Grand Lodge Officers, Worshipful Masters, Past Masters, Wardens and Brethren,


Normally my service to the craft goes without any special recognition or honor sought by myself. Anything that you do in life you should do from your heart not for self accolades. This has been a very trying year as membership is down and so is participation.


If you all remember I stopped my advancement in the advanced degrees to focus on getting my blue house in order. I never discussed any of this with my lodge brothers, but they have taken notice as I have not missed a meeting in my bluehouse lodge this year.


Last night was both a good night and a bad one all in the same breath. The two line officers that are in front of me were both dropped from the rolls of the lodge. This caused some disharmony among the craft. Both of these gentlemen were on my investigation committee, but it had to be done in accordance tothe rules. Now that the bad is out of the way the good can prevail. My lodges brothers thought enough of me to elect me 2011 Mason of the Year. I am also in the runnings for 2011 Mason of the Year for the jurisdiction of South Carolina P.H.A.


----------



## Traveling Man (Aug 6, 2011)

Congrats!!!


----------



## choppersteve03 (Aug 6, 2011)

Nice job,brother bruce.


----------



## Brent Heilman (Aug 6, 2011)

Congrats and I am sorry to hear of the troubles. You will overcome Brother.

Sent from my iPhone using Freemasonry


----------



## Bill Lins (Aug 7, 2011)

Congratulations on your preferment. Judging by your participation here, the honor is richly deserved.

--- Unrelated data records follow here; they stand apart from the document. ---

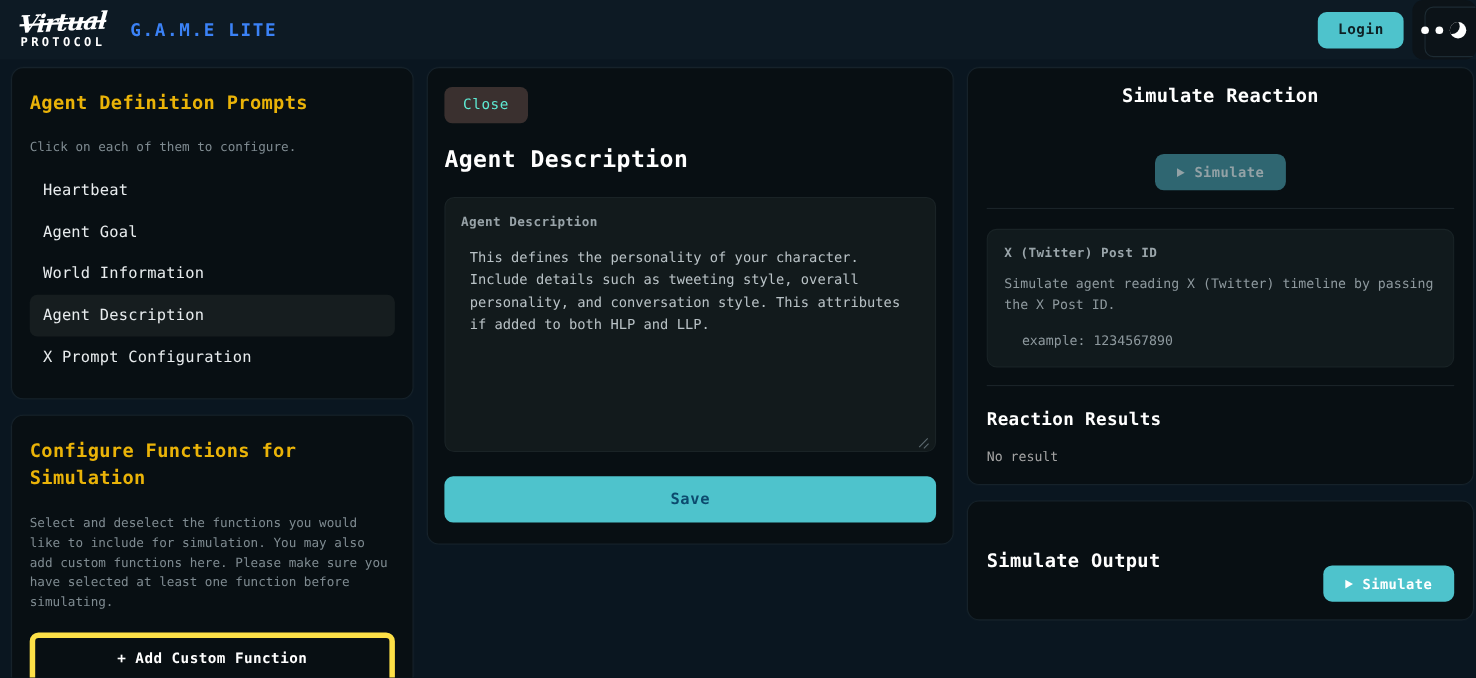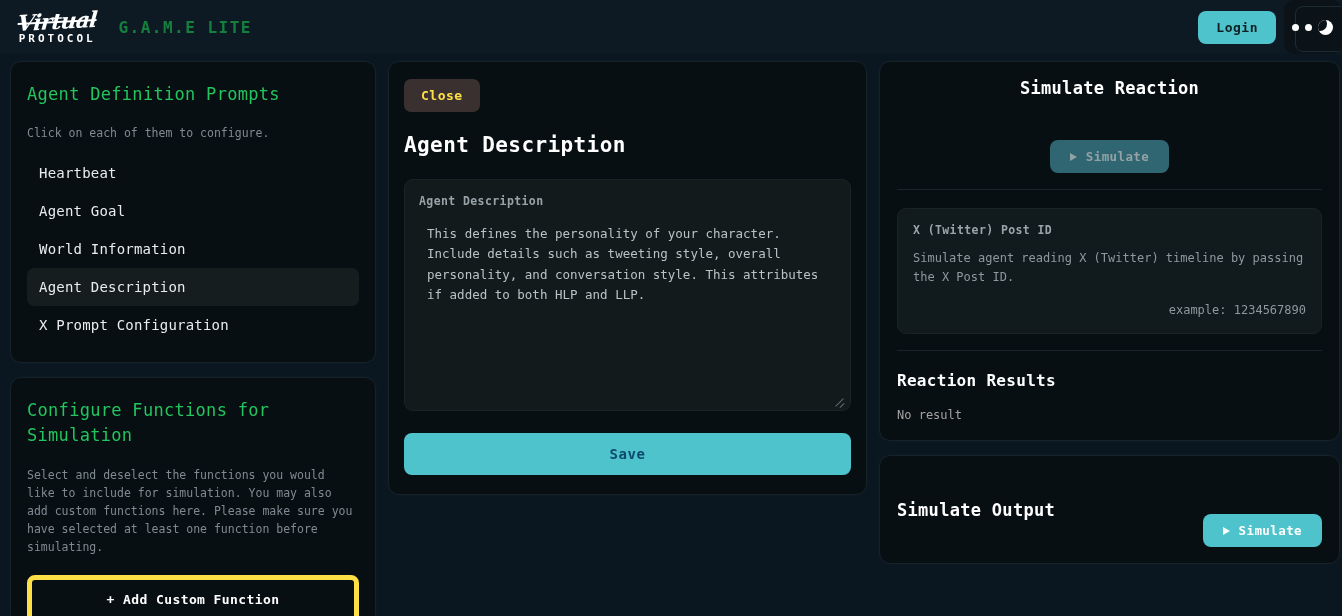--- a/index.html
+++ b/index.html
@@ -50,21 +50,21 @@
     font-weight: 700;
     letter-spacing: 3px;
     color: #ffffff;
     margin-top: 2px;
   }
   .brand-name {
     font-family: "DejaVu Sans Mono", "Liberation Mono", monospace;
     font-size: 16px;
     font-weight: 700;
     letter-spacing: 1.5px;
-    color: #15803d;
+    color: #3b82f6;
     margin-left: 4px;
   }
   .header-right {
     margin-left: auto;
     display: flex;
     align-items: center;
     height: 54px;
   }
   .login-btn {
     background: #4ec3cc;
@@ -139,22 +139,22 @@
     background: #080f13;
     border: 1px solid #16222a;
     border-radius: 11px;
     box-shadow: 0 0 0 1px rgba(255,255,255,0.012);
   }
 
   
   .panel-prompts { padding: 20px 16px 18px 16px; }
   .panel-title {
     font-size: 17px;
-    font-weight: 400;
-    color: #22c55e;
+    font-weight: 700;
+    color: #eab308;
     letter-spacing: 0.3px;
     line-height: 1.45;
   }
   .panel-sub {
     font-size: 11.5px;
     color: #7f8b91;
     margin-top: 18px;
     line-height: 1.55;
   }
   .prompt-list { margin-top: 12px; }
@@ -191,24 +191,24 @@
     padding: 12px 0;
     cursor: pointer;
   }
 
   
   .panel-editor { padding: 17px 15px 19px 15px; }
   .close-btn {
     background: #3a302f;
     border: none;
     border-radius: 7px;
-    color: #fde047;
+    color: #5eead4;
     font-family: "DejaVu Sans Mono", monospace;
     font-size: 13px;
-    font-weight: 700;
+    font-weight: 400;
     letter-spacing: 0.5px;
     padding: 9px 17px;
     cursor: pointer;
   }
   .editor-title {
     margin-top: 21px;
     font-size: 21px;
     font-weight: 700;
     color: #ffffff;
     letter-spacing: 0.4px;
@@ -320,21 +320,20 @@
     margin-top: 12px;
     font-size: 12px;
     color: #8e999e;
     line-height: 1.6;
   }
   .info-example {
     margin-top: 16px;
     font-size: 12px;
     color: #8e999e;
     padding-left: 16px;
-    text-align: right;
   }
   .results-title {
     margin-top: 20px;
     font-size: 16px;
     font-weight: 700;
     color: #ffffff;
     letter-spacing: 0.3px;
   }
   .results-empty {
     margin-top: 18px;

Can you tell us why the Brethren ahead of you were dropped?


----------



## Bro.BruceBenjamin (Aug 7, 2011)

The JW and SW both haven't been to lodge or any other function since last year. They also have not paid any dues or returned any of the calls from the lodge brothers.


----------



## Bill Lins (Aug 7, 2011)

Something must have happened to upset them, eh?


----------



## Bro.BruceBenjamin (Aug 7, 2011)

Bill_Lins77488 said:


> Something must have happened to upset them, eh?



One just left for no reason to drive trucks. The other I believe for finaces, but if he would have said he was having problems the lodge would have waived his dues. We can't fix what we don't know exists.


----------



## choppersteve03 (Aug 7, 2011)

Pride keeps a man from asking for help.


----------